KataGo × LLM — Explainable Go AI
Fine-tuning LLMs with RL to explain Go strategies using KataGo's superhuman analysis.
Role: Project Lead · Stack: Python, C++, Qwen3-8B, Hugging Face TRL, GRPO, KataGo · Year: 2025 – Present
Motivation
Traditional Go AI like KataGo is opaque: it outputs top-k moves with win-rate estimates but cannot explain why a move fits the global context of the game. Beginners and intermediate players receive no transferable insight. This project fine-tunes a large language model to translate KataGo’s raw policy and value signals into human-interpretable strategic reasoning, elevating bot strength from a 10k baseline to ~7k in real-world testing.
Technical Approach
RLAIF Fine-tuning Pipeline
- Fine-tuned Qwen3-8B via GRPO using Hugging Face TRL on a 113k-row dataset of KataGo-annotated game positions.
- Applied 4-bit GGUF quantization for edge deployment on 8GB VRAM, achieving ~42.5 tok/sec throughput and 0.52s TTFT.

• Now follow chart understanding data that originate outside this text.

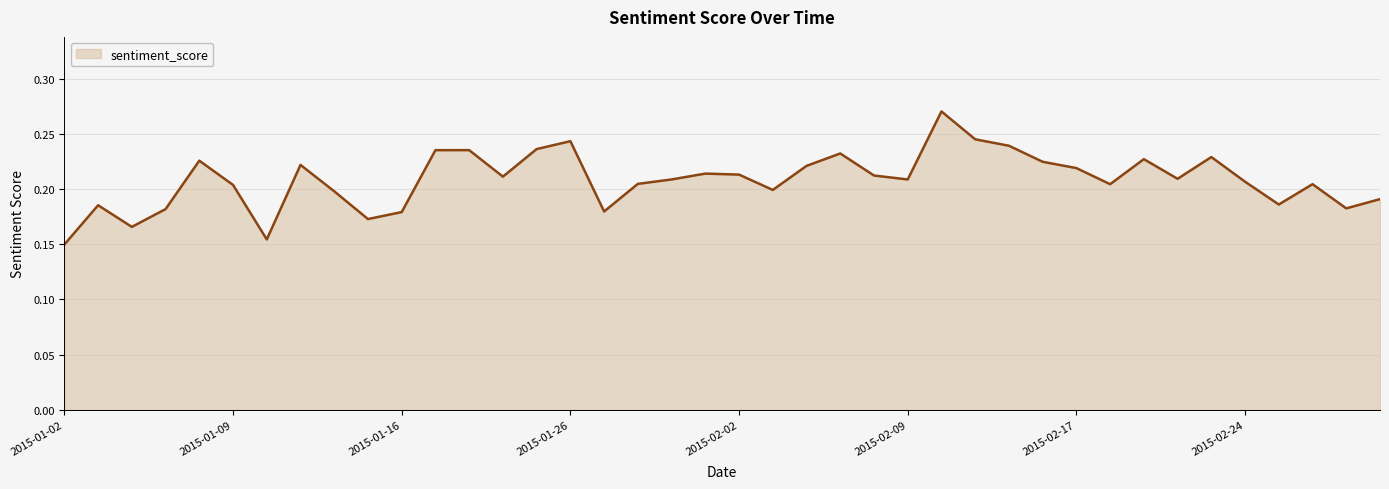

How many values are between 0 and 1?

40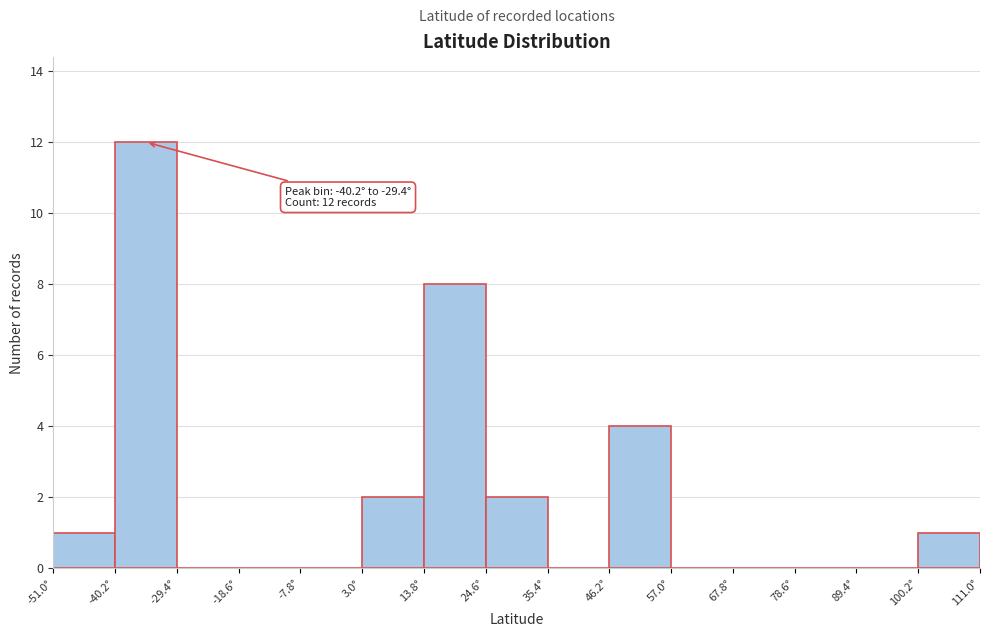

Over which range of the x-axis is the bar tallest?

-40 to -30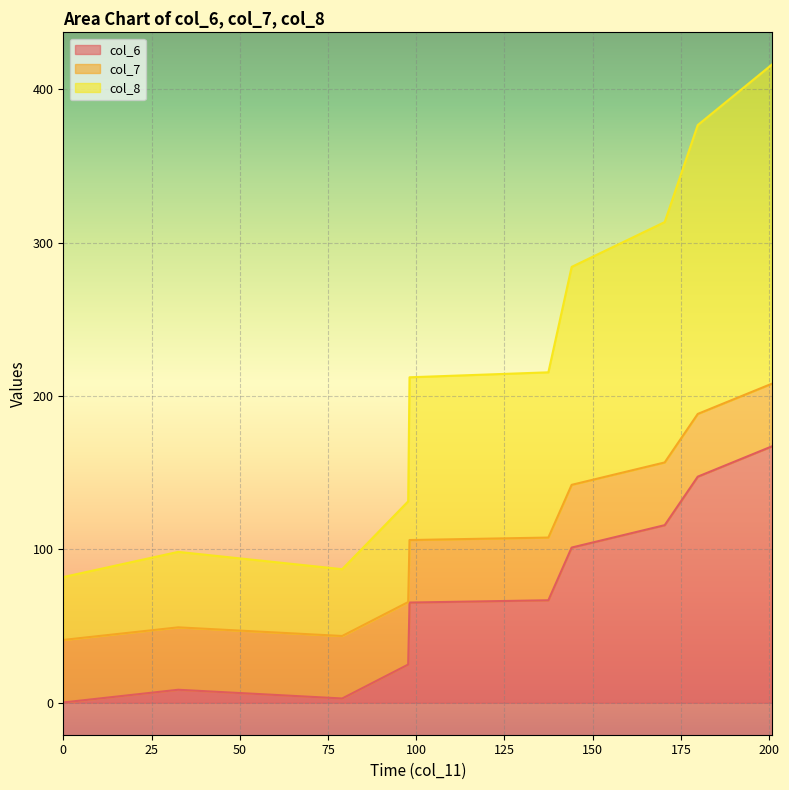

True or false: col_8 has more than 0 interior local peaks.

True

- Engineered a regime-switching RL reward, adaptively overweighting rank-based signals in high-uncertainty states (win-rate ~0.5) and policy priors in deterministic positions to optimize risk-adjusted decision making.
Reward Hacking Mitigation
- Resolved severe reward hacking across the 113k-row dataset by implementing a strict -0.5 format-validation penalty gate to enforce output legality before any score-based reward is applied.
- Dynamically scaled policy/score-lead weights for lopsided positions (downsampling low-information data), eliminating the model’s incentive to exploit imbalanced game states.
C++ GTP Proxy
- Engineered a zero-network-overhead C++ Go Text Protocol (GTP) proxy bridging the Lizzie GUI with the local LLM, intercepting GTP commands with no additional latency.
- Serializes live game states and KataGo’s analysis in real time, enabling sub-second move rationale generation during live play.